JOIN - AWS Glue DataBrew

JOIN

Performs a join operation on two datasets.

Parameters
  • joinKeys — A JSON-encoded string representing a list of columns from each dataset to act as join keys.

  • joinType — The type of join to perform.
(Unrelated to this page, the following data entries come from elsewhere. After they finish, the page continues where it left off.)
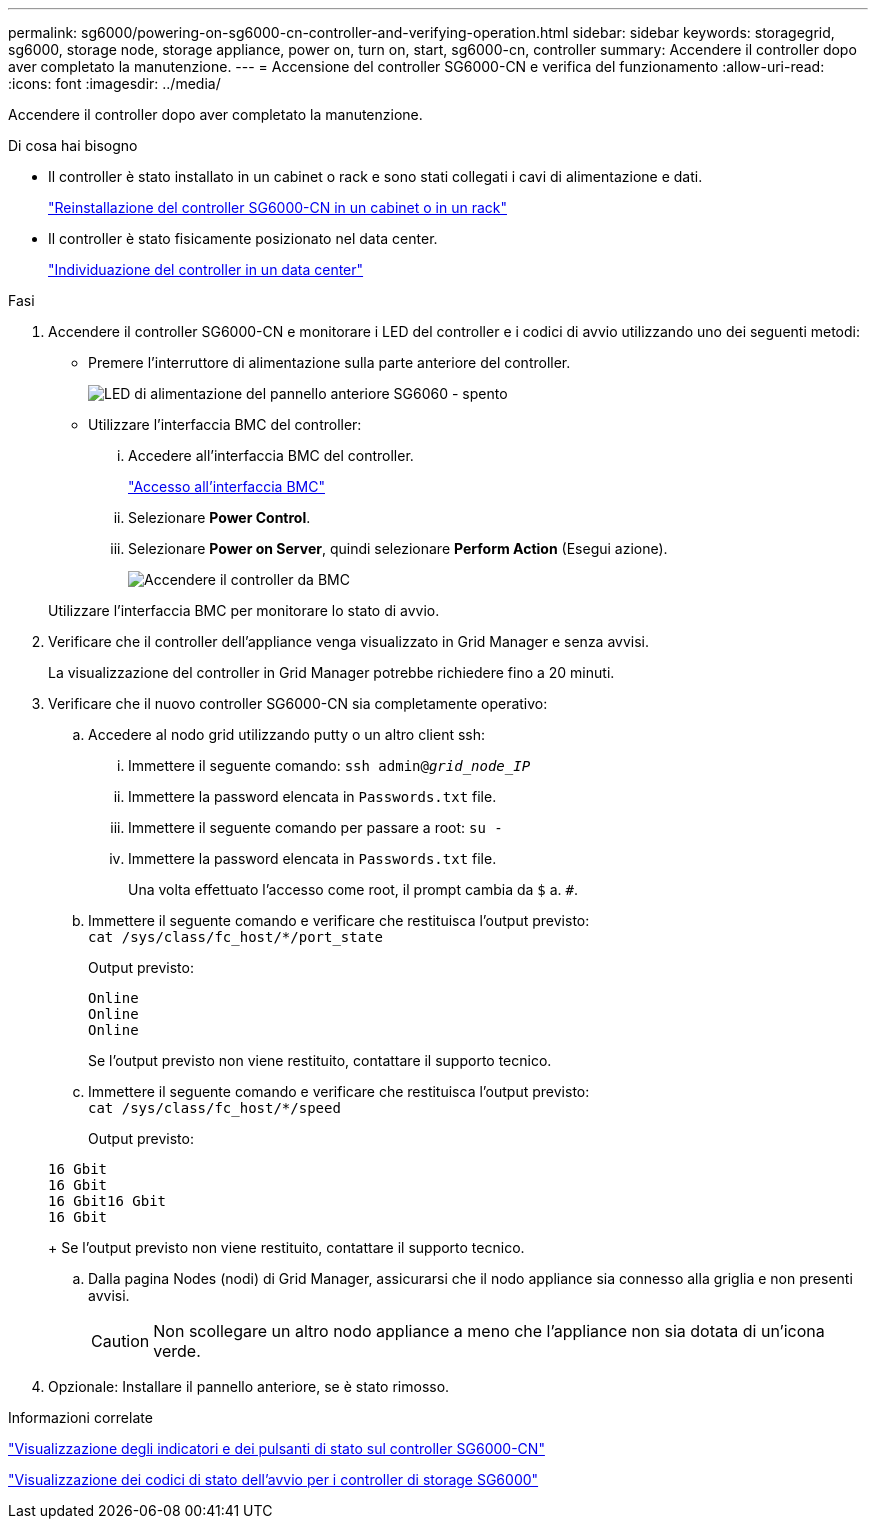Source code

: ---
permalink: sg6000/powering-on-sg6000-cn-controller-and-verifying-operation.html 
sidebar: sidebar 
keywords: storagegrid, sg6000, storage node, storage appliance, power on, turn on, start, sg6000-cn, controller 
summary: Accendere il controller dopo aver completato la manutenzione. 
---
= Accensione del controller SG6000-CN e verifica del funzionamento
:allow-uri-read: 
:icons: font
:imagesdir: ../media/


[role="lead"]
Accendere il controller dopo aver completato la manutenzione.

.Di cosa hai bisogno
* Il controller è stato installato in un cabinet o rack e sono stati collegati i cavi di alimentazione e dati.
+
link:reinstalling-sg6000-cn-controller-into-cabinet-or-rack.html["Reinstallazione del controller SG6000-CN in un cabinet o in un rack"]

* Il controller è stato fisicamente posizionato nel data center.
+
link:locating-controller-in-data-center.html["Individuazione del controller in un data center"]



.Fasi
. Accendere il controller SG6000-CN e monitorare i LED del controller e i codici di avvio utilizzando uno dei seguenti metodi:
+
** Premere l'interruttore di alimentazione sulla parte anteriore del controller.
+
image::../media/sg6060_front_panel_power_led_off.jpg[LED di alimentazione del pannello anteriore SG6060 - spento]

** Utilizzare l'interfaccia BMC del controller:
+
... Accedere all'interfaccia BMC del controller.
+
link:accessing-bmc-interface-sg6000.html["Accesso all'interfaccia BMC"]

... Selezionare *Power Control*.
... Selezionare *Power on Server*, quindi selezionare *Perform Action* (Esegui azione).
+
image::../media/sg6060_power_on_from_bmc.png[Accendere il controller da BMC]

+
Utilizzare l'interfaccia BMC per monitorare lo stato di avvio.





. Verificare che il controller dell'appliance venga visualizzato in Grid Manager e senza avvisi.
+
La visualizzazione del controller in Grid Manager potrebbe richiedere fino a 20 minuti.

. Verificare che il nuovo controller SG6000-CN sia completamente operativo:
+
.. Accedere al nodo grid utilizzando putty o un altro client ssh:
+
... Immettere il seguente comando: `ssh admin@_grid_node_IP_`
... Immettere la password elencata in `Passwords.txt` file.
... Immettere il seguente comando per passare a root: `su -`
... Immettere la password elencata in `Passwords.txt` file.
+
Una volta effettuato l'accesso come root, il prompt cambia da `$` a. `#`.



.. Immettere il seguente comando e verificare che restituisca l'output previsto: +
`cat /sys/class/fc_host/*/port_state`
+
Output previsto:

+
[listing]
----
Online
Online
Online
----
+
Se l'output previsto non viene restituito, contattare il supporto tecnico.

.. Immettere il seguente comando e verificare che restituisca l'output previsto: +
`cat /sys/class/fc_host/*/speed`
+
Output previsto:

+
[listing]
----
16 Gbit
16 Gbit
16 Gbit16 Gbit
16 Gbit
----
+
Se l'output previsto non viene restituito, contattare il supporto tecnico.

.. Dalla pagina Nodes (nodi) di Grid Manager, assicurarsi che il nodo appliance sia connesso alla griglia e non presenti avvisi.
+

CAUTION: Non scollegare un altro nodo appliance a meno che l'appliance non sia dotata di un'icona verde.



. Opzionale: Installare il pannello anteriore, se è stato rimosso.


.Informazioni correlate
link:viewing-status-indicators-and-buttons-on-sg6000-cn-controller.html["Visualizzazione degli indicatori e dei pulsanti di stato sul controller SG6000-CN"]

link:viewing-boot-up-status-codes-for-sg6000-storage-controllers.html["Visualizzazione dei codici di stato dell'avvio per i controller di storage SG6000"]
Must be one of: INNER_JOIN | LEFT_JOIN | RIGHT_JOIN | OUTER_JOIN | LEFT_EXCLUDING_JOIN | RIGHT_EXCLUDING_JOIN | OUTER_EXCLUDING_JOIN

  • leftColumns — A JSON-encoded string representing a list of columns from the current active dataset.

  • rightColumns — A JSON-encoded string representing a list of columns from another (secondary) dataset to join to the current one.

  • secondInputLocation — An Amazon S3 URL that resolves to the data file for the secondary dataset.

  • secondaryDatasetName — The name of the secondary dataset.

Example

{ "Action": { "Operation": "JOIN", "Parameters": { "joinKeys": "[{\"key\":\"assembly_session\",\"value\":\"assembly_session\"},{\"key\":\"state_code\",\"value\":\"state_code\"}]", "joinType": "INNER_JOIN", "leftColumns": "[\"year\",\"assembly_session\",\"state_code\",\"state_name\",\"all_votes\",\"yes_votes\",\"no_votes\",\"abstain\",\"idealpoint_estimate\",\"affinityscore_usa\",\"affinityscore_russia\",\"affinityscore_china\",\"affinityscore_india\",\"affinityscore_brazil\",\"affinityscore_israel\"]", "rightColumns": "[\"assembly_session\",\"vote_id\",\"resolution\",\"state_code\",\"state_name\",\"member\",\"vote\"]", "secondInputLocation": "s3://databrew-public-datasets-us-east-1/votes.csv", "secondaryDatasetName": "votes" } } }